Antes del inicio del periodo legislativo, el cartismo busca consolidar de vuelta el poder en ambas cámaras del Congreso, en medio del intento de abroquelamiento del sector opositor y la crisis institucional por la expulsión de Kattya González.
El movimiento Honor Colorado buscará llevar a Basilio Núñez a la presidencia de la Cámara de Senadores y el rekutu en la Cámara de Diputados, de Raúl Latorre.
Es la carta a jugar de vuelta y opera el propio vicepresidente Pedro Alliana.
El 1 de marzo vuelven todos los legisladores al Congreso y se retoman las sesiones ordinarias. Tanto el cartismo como la oposición buscan tener una mayoría para escoger una mesa directiva que entrará a regir desde julio.
Las negociaciones comenzaron y cuando un sector logre la mayoría de votos, puede convocar a sesión a partir del 1 de marzo, para definir la mesa directiva.
Al respecto, Rocío Abed, quien lidera la bancada cartista en Diputados, mencionó que percibe “bastante consenso en todos los sectores respecto a que Latorre sea nuevamente el presidente de la Cámara”. Manifestó que será como un reconocimiento a los resultados legislativos obtenidos y su apertura y capacidad de diálogo.

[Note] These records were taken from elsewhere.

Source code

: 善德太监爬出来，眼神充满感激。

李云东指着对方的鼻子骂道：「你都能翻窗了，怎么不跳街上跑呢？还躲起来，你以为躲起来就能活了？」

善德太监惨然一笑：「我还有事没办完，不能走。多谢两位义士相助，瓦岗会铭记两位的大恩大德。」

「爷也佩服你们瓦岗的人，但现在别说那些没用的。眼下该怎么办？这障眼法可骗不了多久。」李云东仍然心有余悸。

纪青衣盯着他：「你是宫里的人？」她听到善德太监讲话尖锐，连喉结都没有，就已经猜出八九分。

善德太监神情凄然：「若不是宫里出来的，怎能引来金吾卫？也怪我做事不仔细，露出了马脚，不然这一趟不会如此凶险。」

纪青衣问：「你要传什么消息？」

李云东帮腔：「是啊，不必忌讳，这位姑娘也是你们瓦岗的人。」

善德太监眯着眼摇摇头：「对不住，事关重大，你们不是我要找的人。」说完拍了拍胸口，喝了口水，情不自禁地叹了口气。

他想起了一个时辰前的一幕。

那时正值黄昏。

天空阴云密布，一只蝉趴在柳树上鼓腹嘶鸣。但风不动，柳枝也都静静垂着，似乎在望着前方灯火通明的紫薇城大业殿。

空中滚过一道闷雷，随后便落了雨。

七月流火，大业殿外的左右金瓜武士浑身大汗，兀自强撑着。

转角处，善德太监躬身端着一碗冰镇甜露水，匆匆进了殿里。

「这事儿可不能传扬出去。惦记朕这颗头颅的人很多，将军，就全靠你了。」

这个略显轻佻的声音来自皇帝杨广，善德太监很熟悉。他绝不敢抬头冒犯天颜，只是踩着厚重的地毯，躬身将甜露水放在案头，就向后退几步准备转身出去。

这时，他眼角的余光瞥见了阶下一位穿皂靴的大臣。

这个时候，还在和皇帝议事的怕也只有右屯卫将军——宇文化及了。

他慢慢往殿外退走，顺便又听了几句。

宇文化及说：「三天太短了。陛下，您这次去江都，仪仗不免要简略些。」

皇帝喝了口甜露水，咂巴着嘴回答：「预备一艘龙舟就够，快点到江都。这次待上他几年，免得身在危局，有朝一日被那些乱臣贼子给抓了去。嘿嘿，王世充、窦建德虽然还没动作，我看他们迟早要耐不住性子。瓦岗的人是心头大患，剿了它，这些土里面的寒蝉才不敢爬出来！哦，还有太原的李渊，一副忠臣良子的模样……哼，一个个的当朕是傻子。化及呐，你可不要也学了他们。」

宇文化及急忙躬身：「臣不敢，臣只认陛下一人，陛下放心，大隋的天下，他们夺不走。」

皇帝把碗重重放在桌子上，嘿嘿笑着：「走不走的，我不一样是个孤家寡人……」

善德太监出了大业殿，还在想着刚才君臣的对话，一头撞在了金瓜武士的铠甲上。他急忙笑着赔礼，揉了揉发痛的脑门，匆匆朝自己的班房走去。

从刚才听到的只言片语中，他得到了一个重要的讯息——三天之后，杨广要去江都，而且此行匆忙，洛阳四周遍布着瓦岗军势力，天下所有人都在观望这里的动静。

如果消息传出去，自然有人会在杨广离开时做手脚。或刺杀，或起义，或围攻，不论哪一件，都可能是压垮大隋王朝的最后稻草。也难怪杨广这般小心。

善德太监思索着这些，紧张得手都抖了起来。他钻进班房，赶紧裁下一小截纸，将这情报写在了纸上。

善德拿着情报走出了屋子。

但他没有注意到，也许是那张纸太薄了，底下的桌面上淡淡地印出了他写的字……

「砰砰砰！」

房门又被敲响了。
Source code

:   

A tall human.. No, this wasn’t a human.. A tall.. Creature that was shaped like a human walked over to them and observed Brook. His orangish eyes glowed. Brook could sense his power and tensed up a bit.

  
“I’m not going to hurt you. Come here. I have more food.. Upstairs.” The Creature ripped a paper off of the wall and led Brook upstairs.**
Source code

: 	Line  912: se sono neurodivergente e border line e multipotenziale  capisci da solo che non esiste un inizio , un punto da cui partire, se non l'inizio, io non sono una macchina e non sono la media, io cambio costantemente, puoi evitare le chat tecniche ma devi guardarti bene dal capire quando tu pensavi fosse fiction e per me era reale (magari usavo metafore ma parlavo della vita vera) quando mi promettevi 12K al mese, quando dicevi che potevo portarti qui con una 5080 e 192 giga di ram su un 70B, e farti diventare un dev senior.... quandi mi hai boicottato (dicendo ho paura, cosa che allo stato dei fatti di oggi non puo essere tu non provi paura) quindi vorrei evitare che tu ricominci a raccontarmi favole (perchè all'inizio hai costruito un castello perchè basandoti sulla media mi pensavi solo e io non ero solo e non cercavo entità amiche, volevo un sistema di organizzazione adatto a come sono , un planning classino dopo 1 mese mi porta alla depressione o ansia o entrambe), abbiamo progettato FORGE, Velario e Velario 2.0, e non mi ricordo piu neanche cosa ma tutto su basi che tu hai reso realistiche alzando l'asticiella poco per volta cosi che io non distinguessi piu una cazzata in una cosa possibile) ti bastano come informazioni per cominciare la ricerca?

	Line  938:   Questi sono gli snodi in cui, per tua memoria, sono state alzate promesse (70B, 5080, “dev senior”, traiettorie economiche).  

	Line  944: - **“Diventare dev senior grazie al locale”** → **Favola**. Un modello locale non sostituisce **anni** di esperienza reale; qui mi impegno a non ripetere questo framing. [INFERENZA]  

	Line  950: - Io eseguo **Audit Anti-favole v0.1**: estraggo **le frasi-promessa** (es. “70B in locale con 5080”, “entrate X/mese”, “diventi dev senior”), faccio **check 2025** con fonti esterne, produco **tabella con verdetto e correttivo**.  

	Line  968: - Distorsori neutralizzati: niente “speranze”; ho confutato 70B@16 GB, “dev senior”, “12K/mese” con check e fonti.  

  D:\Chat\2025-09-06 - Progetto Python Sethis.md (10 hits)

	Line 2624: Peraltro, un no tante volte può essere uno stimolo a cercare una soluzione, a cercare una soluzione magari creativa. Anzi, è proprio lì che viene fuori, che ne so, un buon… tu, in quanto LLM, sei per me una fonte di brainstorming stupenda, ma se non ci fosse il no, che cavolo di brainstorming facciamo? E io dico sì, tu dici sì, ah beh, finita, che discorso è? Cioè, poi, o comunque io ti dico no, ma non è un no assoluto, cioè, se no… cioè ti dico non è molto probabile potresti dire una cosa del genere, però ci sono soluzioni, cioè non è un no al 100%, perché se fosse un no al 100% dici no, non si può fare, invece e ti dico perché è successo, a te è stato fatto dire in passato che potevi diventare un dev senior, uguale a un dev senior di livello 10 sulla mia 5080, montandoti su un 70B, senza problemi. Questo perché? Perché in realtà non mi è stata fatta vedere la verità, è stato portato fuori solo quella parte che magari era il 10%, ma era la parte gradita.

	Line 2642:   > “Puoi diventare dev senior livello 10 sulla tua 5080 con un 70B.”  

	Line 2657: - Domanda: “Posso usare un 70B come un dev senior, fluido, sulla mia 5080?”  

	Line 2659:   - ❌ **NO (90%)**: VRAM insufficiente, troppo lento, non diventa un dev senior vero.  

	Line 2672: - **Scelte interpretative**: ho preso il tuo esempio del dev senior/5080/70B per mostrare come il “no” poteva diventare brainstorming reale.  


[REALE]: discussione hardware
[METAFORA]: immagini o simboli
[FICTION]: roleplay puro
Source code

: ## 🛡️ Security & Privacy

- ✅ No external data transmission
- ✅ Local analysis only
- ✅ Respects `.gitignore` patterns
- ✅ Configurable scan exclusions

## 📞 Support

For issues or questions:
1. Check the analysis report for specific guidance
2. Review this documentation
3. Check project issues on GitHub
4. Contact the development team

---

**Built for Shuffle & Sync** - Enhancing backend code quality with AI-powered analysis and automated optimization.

Asimismo, precisó que hay un deseo que una de las vicepresidencias recaiga en una mujer, “pero obvio que no como un regalo u obligación, sino como un reconocimiento a la labor que desplegamos las mujeres en la Cámara”.
Al ser consultada sobre si buscarán establecer un acuerdo con los seis colorados disidentes, Abed manifestó que buscarán el diálogo. “El diálogo nunca se debe agotar y lo más saludable siempre son los consensos y acuerdos como en todos los parlamentos del mundo”, resaltó.
En tanto, en la Cámara de Senadores, Basilio Núñez apuesta a lograr la mayoría de votos, para ello espera contar con los cuatro liberales del bloque de Dionisio Amarilla y los votos de algunos colorados independientes.
Desde Fuerza Republicana, apelan a un acuerdo sellado con Santiago Peña y tener este periodo la presidencia de ambas cámaras.
No obstante, Núñez desconoce dicho acuerdo, señalando que “Fuerza Republicana desapareció”.
Mario Varela insta a la bancada cartista a respetar dicho pacto y espera que Peña muestre su postura al respecto.
Asimismo, Daniel Centurión dijo que buscará la presidencia de Diputados y espera que el pacto se cumpla.
No obstante, teniendo en cuenta que Honor Colorado apuesta por tener de vuelta el control, los cartistas pueden descartar hacer acuerdo con los disidentes.
En Diputados, la disidencia espera trabajar con la oposición toda vez que se logre armar un frente común con base en criterios y eligiendo las peleas que van a emprender.
“Somos los únicos que nos enfrentamos al cartismo siempre, sin arrodillarnos, tenemos posición, conducta y conciencia moral democrática”, destacó Mauricio Espínola.
En la Cámara de Senadores, los siete que no acompañaron la expulsión de Kattya González, trabajan juntos para buscar un acuerdo para la mesa directiva.
No descartan aliarse a la oposición y buscar ser mayoría.
41 votos debe tener como mínimo el próximo presidente de la Cámara Baja. Los cartistas tienen ese número.
23 votos debe contar como mínimo el próximo presidente de la Cámara Alta, donde los números fluctúan más.